Aim of the exercise: Within the entries below, find each line containing the word "bear" and copy it.

[[ Entries supplied, beginning ]]

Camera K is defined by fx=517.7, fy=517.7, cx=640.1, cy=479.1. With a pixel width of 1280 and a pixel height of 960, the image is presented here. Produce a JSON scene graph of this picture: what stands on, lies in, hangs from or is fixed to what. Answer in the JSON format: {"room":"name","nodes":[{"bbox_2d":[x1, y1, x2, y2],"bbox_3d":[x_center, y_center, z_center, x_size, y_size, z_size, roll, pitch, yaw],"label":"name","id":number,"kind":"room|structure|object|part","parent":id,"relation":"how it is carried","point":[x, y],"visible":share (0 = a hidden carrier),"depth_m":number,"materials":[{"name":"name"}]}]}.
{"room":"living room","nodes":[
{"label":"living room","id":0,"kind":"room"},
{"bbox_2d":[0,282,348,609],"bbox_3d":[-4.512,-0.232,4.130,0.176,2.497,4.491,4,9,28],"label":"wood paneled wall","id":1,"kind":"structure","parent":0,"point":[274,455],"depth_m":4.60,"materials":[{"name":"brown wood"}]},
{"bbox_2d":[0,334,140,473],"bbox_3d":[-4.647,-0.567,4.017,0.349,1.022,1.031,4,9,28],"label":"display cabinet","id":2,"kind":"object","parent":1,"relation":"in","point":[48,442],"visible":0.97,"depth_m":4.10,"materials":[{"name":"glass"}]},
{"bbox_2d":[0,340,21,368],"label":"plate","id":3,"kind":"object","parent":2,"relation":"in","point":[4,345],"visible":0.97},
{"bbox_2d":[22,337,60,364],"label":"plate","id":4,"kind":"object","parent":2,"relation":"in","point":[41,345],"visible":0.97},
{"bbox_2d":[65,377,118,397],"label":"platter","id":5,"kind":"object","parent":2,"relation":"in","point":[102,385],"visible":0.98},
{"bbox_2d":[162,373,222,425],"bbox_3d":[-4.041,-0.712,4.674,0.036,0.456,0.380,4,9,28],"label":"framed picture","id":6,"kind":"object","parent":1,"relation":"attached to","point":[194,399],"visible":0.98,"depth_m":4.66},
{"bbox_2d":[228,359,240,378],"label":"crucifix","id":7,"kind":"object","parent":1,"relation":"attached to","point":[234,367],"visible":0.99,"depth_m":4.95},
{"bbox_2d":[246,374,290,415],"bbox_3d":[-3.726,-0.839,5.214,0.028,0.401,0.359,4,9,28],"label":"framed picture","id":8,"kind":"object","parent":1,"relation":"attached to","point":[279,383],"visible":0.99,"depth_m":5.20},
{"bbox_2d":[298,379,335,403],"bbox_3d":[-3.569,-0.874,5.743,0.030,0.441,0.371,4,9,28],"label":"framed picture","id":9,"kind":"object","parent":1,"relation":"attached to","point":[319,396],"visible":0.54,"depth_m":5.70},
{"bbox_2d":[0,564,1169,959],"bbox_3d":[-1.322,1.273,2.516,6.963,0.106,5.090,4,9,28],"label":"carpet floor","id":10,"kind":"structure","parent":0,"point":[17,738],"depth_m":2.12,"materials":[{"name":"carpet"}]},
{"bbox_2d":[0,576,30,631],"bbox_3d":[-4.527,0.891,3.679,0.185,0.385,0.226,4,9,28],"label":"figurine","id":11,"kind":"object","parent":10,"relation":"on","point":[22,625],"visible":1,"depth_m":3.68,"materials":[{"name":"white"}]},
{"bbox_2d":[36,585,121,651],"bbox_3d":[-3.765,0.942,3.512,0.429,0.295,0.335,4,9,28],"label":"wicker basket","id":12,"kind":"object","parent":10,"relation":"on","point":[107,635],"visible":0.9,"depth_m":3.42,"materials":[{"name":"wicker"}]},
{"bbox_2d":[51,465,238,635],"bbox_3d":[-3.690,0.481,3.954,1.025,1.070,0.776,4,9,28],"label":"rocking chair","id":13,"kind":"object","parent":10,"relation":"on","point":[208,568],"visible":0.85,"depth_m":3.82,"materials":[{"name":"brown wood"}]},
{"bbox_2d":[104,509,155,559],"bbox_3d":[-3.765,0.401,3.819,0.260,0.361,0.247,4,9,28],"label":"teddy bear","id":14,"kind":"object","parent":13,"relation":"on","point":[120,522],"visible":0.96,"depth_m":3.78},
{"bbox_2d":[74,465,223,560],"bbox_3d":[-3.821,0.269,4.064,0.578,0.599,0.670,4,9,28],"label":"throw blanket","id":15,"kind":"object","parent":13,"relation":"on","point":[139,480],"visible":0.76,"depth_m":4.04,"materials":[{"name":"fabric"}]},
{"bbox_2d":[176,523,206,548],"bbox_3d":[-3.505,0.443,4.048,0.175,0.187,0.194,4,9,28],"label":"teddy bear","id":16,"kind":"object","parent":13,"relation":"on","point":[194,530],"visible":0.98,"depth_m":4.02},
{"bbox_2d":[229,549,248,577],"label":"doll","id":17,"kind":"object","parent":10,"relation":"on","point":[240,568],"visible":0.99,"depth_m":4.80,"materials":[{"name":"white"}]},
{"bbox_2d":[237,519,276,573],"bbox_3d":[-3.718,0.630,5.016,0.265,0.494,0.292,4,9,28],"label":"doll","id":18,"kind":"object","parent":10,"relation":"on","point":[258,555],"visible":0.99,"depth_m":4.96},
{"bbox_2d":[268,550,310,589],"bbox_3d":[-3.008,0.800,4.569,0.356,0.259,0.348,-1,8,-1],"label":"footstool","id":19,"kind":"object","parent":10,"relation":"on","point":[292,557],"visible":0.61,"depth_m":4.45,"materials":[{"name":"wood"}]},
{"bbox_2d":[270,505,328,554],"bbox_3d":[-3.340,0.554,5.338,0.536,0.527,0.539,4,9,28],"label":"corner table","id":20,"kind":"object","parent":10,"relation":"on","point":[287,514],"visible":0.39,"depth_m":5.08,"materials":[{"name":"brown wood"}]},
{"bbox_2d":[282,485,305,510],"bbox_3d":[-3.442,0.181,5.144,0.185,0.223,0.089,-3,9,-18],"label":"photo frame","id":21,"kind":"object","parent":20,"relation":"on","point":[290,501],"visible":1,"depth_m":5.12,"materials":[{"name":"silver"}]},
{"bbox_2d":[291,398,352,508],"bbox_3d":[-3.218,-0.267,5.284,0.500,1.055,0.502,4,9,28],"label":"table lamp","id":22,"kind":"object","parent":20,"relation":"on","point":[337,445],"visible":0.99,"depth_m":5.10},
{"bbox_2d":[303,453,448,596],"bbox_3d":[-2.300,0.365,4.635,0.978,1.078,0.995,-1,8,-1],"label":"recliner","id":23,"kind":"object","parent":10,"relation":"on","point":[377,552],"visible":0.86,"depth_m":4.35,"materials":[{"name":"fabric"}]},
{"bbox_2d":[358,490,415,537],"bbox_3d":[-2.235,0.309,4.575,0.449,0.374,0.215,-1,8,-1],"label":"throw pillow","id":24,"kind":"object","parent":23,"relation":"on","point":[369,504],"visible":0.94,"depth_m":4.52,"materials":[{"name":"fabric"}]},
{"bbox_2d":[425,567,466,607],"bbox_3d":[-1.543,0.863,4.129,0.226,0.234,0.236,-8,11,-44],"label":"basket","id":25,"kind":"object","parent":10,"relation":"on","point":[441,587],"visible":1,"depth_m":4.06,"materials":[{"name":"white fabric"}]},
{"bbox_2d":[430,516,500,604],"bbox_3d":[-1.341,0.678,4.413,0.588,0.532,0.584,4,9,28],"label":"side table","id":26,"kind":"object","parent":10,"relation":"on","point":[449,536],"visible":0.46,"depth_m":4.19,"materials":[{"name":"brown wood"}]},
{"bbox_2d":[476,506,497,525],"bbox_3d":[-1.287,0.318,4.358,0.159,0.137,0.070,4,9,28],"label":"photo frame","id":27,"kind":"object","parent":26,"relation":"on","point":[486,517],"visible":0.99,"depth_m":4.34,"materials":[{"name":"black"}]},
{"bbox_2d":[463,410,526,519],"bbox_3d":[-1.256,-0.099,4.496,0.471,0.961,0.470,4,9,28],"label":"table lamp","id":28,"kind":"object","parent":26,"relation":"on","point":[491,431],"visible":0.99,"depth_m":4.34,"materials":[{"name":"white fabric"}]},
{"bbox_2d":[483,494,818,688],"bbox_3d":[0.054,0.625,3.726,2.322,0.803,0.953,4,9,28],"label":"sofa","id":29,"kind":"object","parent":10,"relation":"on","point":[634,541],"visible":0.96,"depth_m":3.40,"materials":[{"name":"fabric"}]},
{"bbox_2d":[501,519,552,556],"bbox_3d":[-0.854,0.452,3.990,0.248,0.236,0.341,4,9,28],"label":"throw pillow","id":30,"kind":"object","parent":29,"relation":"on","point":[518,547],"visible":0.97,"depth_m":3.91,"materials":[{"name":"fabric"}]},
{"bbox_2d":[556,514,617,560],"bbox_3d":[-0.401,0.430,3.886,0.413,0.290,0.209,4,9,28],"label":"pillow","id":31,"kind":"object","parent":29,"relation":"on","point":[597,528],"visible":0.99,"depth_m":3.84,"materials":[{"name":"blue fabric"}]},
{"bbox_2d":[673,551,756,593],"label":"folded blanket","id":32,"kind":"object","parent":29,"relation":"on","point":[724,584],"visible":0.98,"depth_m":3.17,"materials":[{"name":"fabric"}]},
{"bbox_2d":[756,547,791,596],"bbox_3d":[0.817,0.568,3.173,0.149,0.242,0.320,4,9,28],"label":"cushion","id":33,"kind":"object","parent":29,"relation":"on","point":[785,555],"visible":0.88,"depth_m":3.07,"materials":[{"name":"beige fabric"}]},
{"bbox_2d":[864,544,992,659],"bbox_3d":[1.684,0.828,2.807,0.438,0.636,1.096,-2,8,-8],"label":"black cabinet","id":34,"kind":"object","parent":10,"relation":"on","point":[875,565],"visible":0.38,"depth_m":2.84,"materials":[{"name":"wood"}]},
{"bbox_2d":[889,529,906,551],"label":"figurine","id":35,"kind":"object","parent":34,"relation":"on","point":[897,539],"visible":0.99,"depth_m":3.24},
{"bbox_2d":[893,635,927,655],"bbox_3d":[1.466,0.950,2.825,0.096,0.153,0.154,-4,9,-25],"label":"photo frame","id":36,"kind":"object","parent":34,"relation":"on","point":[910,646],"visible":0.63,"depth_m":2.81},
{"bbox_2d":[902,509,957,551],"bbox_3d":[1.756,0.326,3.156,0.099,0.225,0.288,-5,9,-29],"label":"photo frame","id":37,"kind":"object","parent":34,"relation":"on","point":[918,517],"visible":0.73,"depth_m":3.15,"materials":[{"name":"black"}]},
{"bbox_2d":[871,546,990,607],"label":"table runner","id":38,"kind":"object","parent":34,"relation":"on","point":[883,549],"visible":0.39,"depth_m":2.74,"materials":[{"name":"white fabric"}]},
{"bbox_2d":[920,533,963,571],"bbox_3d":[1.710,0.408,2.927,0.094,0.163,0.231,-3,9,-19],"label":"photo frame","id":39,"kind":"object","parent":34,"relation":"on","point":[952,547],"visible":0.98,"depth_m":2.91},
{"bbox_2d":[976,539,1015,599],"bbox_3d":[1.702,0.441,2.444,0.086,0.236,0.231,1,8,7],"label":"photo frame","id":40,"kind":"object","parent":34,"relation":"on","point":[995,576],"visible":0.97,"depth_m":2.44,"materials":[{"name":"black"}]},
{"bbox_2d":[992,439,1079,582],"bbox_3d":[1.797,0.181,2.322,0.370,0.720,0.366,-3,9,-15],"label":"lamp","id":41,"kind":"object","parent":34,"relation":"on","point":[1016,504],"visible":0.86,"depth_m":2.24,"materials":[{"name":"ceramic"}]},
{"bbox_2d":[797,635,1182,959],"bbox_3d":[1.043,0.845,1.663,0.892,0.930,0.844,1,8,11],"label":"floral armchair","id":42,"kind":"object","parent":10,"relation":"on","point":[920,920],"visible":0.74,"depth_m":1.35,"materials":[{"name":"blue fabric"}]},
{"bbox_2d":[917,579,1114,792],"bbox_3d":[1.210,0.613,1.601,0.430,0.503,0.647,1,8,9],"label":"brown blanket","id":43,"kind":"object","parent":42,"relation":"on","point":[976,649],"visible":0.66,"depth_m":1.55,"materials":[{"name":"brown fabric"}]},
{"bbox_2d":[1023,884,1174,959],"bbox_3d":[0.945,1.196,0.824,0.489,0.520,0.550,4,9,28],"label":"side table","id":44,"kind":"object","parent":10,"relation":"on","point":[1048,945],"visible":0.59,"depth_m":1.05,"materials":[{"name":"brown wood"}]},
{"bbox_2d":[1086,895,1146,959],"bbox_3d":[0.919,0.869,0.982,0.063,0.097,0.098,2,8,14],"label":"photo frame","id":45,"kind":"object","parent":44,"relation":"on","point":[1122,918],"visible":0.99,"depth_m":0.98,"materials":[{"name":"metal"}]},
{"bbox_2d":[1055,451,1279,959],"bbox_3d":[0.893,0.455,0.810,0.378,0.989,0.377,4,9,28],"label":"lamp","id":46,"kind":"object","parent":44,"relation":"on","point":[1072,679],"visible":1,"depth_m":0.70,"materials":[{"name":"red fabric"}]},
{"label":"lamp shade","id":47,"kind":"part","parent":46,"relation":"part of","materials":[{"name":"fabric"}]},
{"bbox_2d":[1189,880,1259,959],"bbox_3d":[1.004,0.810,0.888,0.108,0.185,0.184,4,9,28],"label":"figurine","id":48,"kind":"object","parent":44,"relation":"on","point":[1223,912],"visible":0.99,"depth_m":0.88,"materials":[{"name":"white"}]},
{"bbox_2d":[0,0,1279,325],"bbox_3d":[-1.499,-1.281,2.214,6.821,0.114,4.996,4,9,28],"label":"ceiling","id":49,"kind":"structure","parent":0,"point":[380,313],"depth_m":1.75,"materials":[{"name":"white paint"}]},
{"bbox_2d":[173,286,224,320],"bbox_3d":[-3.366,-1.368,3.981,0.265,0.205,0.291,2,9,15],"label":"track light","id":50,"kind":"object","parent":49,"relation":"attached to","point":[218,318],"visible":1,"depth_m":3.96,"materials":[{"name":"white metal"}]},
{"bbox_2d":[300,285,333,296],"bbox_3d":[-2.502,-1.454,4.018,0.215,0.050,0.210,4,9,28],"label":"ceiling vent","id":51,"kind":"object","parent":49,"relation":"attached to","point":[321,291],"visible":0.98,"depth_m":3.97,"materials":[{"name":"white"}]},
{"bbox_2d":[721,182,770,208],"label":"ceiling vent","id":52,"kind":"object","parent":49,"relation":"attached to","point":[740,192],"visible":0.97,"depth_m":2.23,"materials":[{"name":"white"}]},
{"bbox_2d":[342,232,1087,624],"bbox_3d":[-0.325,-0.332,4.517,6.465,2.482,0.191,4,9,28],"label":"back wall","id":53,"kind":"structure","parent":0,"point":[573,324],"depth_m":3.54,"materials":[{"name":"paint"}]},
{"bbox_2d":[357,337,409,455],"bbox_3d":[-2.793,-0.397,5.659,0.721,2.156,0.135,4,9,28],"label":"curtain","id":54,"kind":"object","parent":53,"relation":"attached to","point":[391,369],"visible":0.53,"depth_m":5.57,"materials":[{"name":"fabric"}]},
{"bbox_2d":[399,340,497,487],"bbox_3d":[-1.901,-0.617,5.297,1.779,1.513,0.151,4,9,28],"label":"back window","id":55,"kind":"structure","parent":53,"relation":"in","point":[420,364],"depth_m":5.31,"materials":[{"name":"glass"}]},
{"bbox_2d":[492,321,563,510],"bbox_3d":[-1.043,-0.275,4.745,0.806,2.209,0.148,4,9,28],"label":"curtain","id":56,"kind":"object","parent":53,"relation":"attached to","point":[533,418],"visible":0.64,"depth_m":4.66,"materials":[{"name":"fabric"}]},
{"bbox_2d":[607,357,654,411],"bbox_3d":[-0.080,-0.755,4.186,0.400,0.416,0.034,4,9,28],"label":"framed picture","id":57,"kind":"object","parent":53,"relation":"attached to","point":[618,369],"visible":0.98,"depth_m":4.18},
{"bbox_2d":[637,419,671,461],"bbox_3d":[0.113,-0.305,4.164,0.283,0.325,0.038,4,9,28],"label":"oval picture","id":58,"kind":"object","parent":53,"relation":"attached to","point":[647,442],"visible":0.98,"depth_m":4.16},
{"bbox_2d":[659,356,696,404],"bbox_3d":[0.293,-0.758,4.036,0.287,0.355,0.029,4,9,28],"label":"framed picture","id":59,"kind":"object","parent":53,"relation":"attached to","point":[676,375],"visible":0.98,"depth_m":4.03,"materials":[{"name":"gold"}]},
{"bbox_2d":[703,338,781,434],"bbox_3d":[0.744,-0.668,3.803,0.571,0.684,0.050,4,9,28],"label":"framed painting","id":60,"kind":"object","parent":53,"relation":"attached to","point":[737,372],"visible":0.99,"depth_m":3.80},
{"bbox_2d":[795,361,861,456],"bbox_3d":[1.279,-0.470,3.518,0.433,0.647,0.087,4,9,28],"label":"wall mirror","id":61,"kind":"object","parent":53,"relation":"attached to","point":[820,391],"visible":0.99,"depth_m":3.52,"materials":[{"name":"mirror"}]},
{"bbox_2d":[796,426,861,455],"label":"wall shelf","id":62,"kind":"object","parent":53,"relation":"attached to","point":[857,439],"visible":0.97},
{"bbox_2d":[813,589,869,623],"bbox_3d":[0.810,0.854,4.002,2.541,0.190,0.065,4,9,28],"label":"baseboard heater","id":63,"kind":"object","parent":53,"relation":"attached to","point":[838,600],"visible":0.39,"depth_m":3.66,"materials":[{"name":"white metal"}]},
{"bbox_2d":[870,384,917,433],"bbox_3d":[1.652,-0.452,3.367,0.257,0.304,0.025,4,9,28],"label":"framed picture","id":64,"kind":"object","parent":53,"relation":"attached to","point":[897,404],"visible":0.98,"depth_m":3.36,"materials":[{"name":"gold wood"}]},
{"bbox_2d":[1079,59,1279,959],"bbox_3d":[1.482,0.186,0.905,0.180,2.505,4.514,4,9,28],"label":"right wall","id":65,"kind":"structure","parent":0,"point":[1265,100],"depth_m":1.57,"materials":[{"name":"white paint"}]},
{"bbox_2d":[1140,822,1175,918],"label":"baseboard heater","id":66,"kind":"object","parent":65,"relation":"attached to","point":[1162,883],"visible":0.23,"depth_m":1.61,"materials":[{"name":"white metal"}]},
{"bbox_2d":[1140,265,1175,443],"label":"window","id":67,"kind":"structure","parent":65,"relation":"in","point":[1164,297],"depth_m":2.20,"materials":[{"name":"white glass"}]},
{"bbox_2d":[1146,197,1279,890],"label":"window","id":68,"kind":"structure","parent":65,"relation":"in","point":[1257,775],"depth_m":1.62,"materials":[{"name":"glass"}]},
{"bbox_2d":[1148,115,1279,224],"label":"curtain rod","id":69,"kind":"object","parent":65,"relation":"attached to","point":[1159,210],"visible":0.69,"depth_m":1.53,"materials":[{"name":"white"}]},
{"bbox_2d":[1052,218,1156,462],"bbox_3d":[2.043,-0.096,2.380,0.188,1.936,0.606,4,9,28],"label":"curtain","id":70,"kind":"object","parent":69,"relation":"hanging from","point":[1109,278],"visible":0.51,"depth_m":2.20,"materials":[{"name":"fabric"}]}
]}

[[ Entries supplied, end ]]

Task result:
{"bbox_2d":[104,509,155,559],"bbox_3d":[-3.765,0.401,3.819,0.260,0.361,0.247,4,9,28],"label":"teddy bear","id":14,"kind":"object","parent":13,"relation":"on","point":[120,522],"visible":0.96,"depth_m":3.78},
{"bbox_2d":[176,523,206,548],"bbox_3d":[-3.505,0.443,4.048,0.175,0.187,0.194,4,9,28],"label":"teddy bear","id":16,"kind":"object","parent":13,"relation":"on","point":[194,530],"visible":0.98,"depth_m":4.02},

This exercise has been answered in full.